Перуджа, Ареццо, Орвието, Сиена и Поджибонси — все они находились теперь по нашу сторону линии фронта. Пизу взяли 2 сентября, и немцы отступили по равнинной прибрежной земле, чтобы занять позиции в горах за Каррарой. Так образовалась Готская линия, протянувшаяся через Италию до самого Адриатического моря; немцам удалось удерживать ее всю зиму и большую часть весны. Только в середине апреля союзники смогли прорвать их оборону и выйти к Болонье, а к тому времени война в Европе уже почти завершилась.

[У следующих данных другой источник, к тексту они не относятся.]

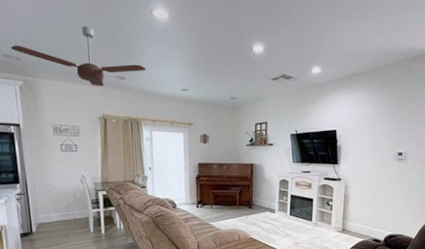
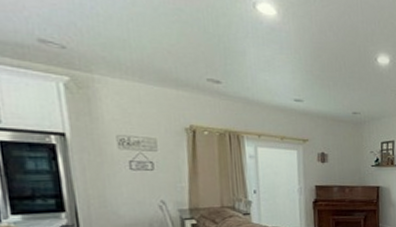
ceiling fan: present [11,26,146,87] -> none [50,14,249,91]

Рим, Сиену и Флоренцию немцы сдали в довольно приличном состоянии, зато в крошечной деревне Санта-Анна, стоявшей высоко в горах, за мраморными карьерами Каррары, они перебили в отместку за убийство двух своих солдат семьсот человек, почти всех жителей деревни. Когда срок ультиматума истек и деревня не выдала повинных в смерти солдат партизан, в ней подожгли каждый дом, а людей, выбегавших на улицы, расстреляли из автоматов. Остается только дивиться, почему люди, столь безразличные к жизням других человеческих существ, щадили города, в которых те жили. Может быть, потому, что рассчитывали вернуться в них?

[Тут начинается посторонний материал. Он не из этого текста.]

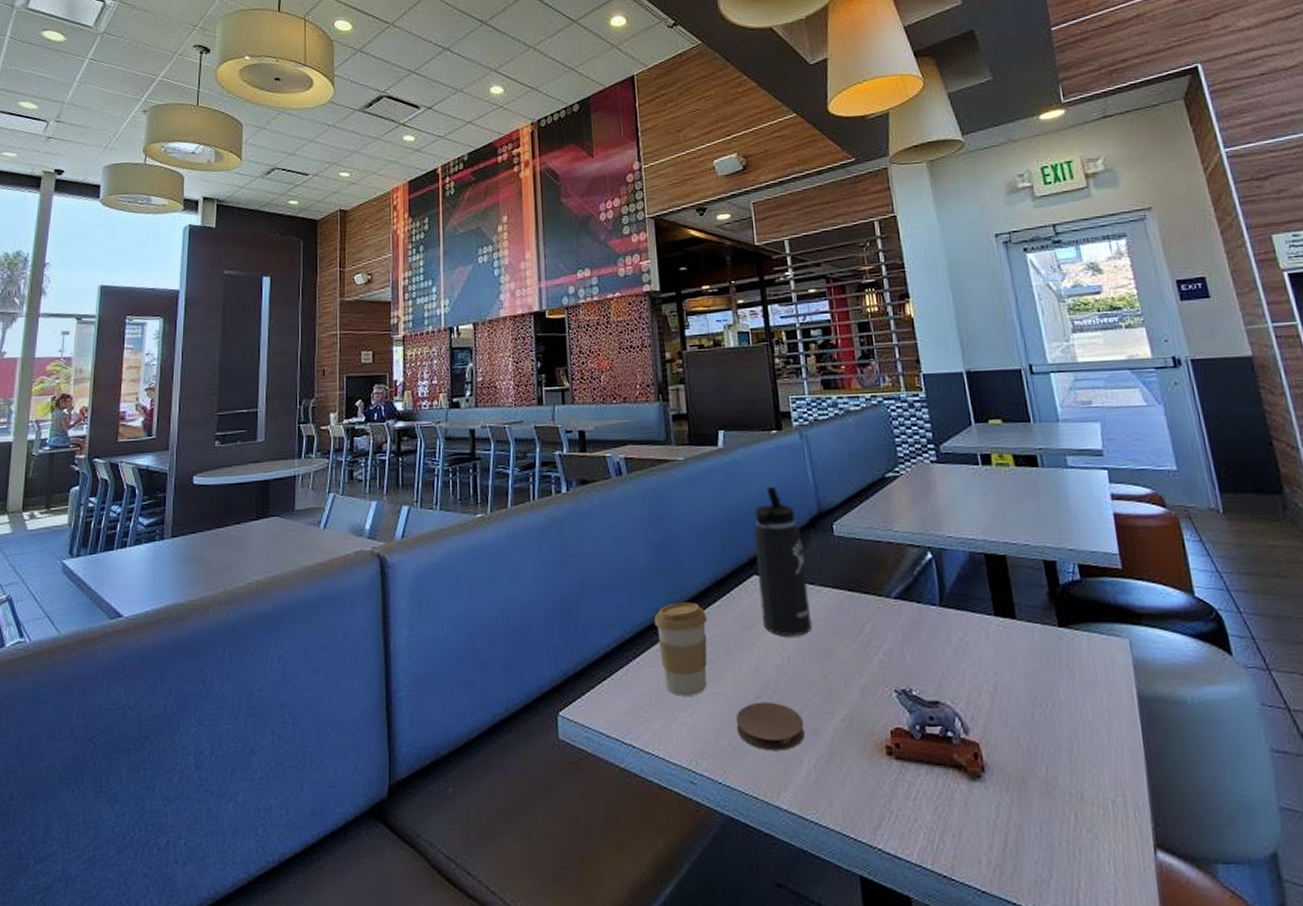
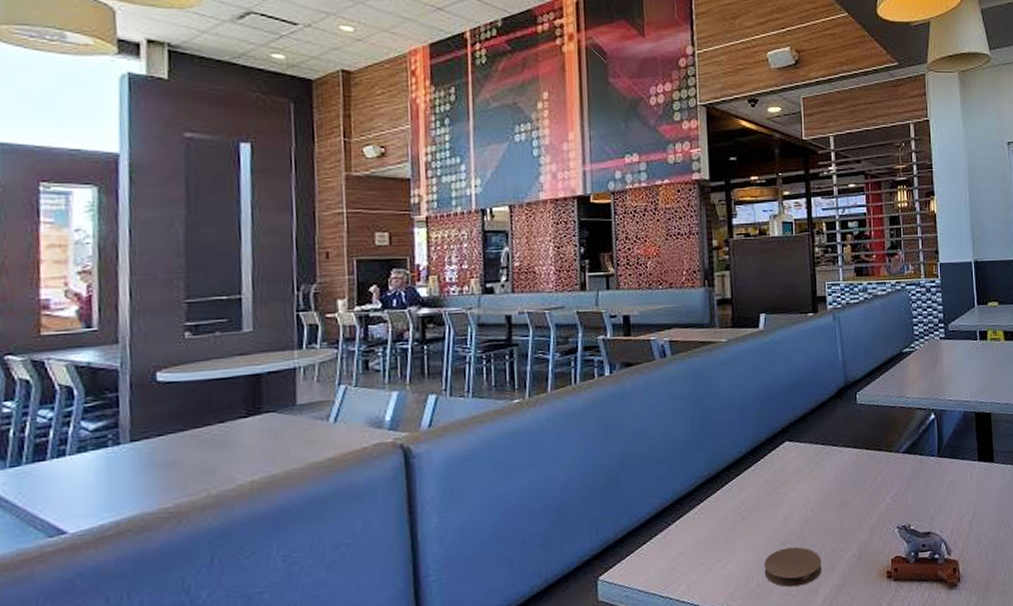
coffee cup: present [653,602,708,696] -> none [693,469,742,551]
thermos bottle: present [753,486,811,637] -> none [787,363,833,491]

Теперь они и возвращаются, каждую весну, — изголодавшиеся по солнцу немецкие туристы. Незамужние девицы слетаются, как я слышал, большими агрессивными стаями в Римини и другие расположенные вдоль адриатического берега города ради неустанных поисков солнечных ожогов, секса и сна — именно в этом порядке. На западном побережье, где мы провели несколько недель вблизи растянувшегося на четырнадцать миль песчаного пляжа, именуемого Версильянской Ривьерой, меню, вывески, извещения и ценники выполнены на четырех языках — итальянском, английском, французском и немецком. В этом же регионе находятся Виареджо, Камайоре, Пьетразанта, Форте-дей-Марми. И самый большой контингент июньских приезжих составляют здесь, вне всяких сомнений, немецкие семейства. Правда, к началу июля они практически исчезают. Каждый год, как нам рассказали, они приезжают пораньше и уезжают перед наступлением июля. Тосканцы, которые немцев недолюбливают, хоть и стараются свою неприязнь не выказывать, время от времени позволяют себе намекать, что немцы уезжают так рано потому, что июль — это разгар сезона, сопровождающийся ростом цен. Я подозреваю, впрочем, что тут есть и другая причина: к июлю в Италии наступает жара, а в Германии всего лишь теплеет.